Implement a GDPR deletion endpoint in your API that calls delete_all for the user's ID. Mem0 makes compliance straightforward — there is one call to delete everything associated with a user.

When You Don't Need Mem0

Mem0 adds complexity — a vector store, an LLM call for extraction, and retrieval latency.

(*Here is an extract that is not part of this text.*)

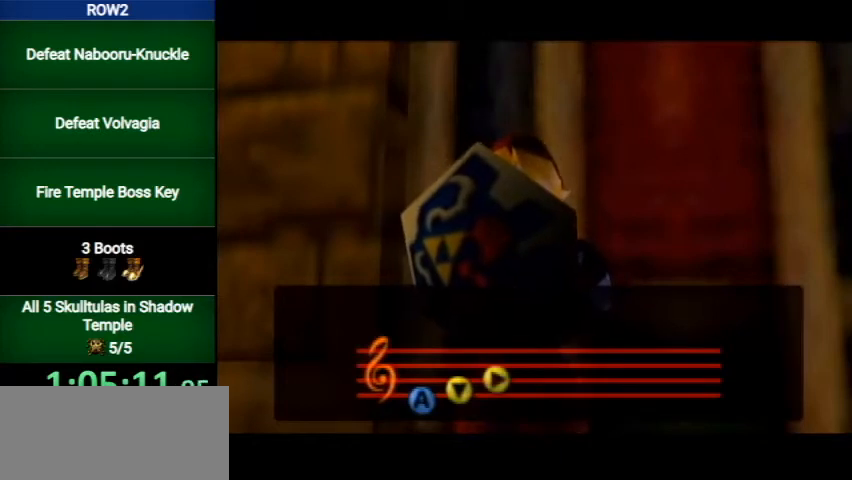
{"buttons": [], "left_stick": "center", "right_stick": "center", "events": []}
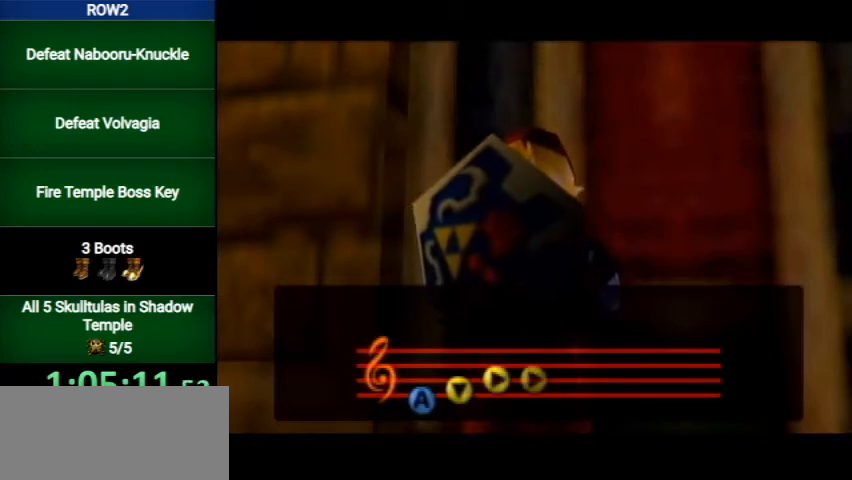
{"buttons": [], "left_stick": "center", "right_stick": "center", "events": []}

It is not always the right choice:

  • Short-lived sessions where history fits in the context window — just pass the full history.
  • Task-oriented agents with no user concept — if every run is independent and impersonal, there is nothing to remember.
  • When you have simple key/value facts to store — a regular database with a users table beats a vector search for structured preferences.
  • When extraction accuracy is critical — Mem0 uses an LLM to extract facts, which means occasional missed or misattributed memories. For high-stakes data, structured extraction with explicit schemas is more reliable.

Summary

Mem0 fills a genuine gap in agent stacks: persistent, selective, cross-session memory that does not require engineers to design extraction and retrieval pipelines from scratch. The add/search/delete API is simple. The real work is choosing a production vector store, designing what memory types you need, and deciding which facts are worth extracting versus passing as raw context.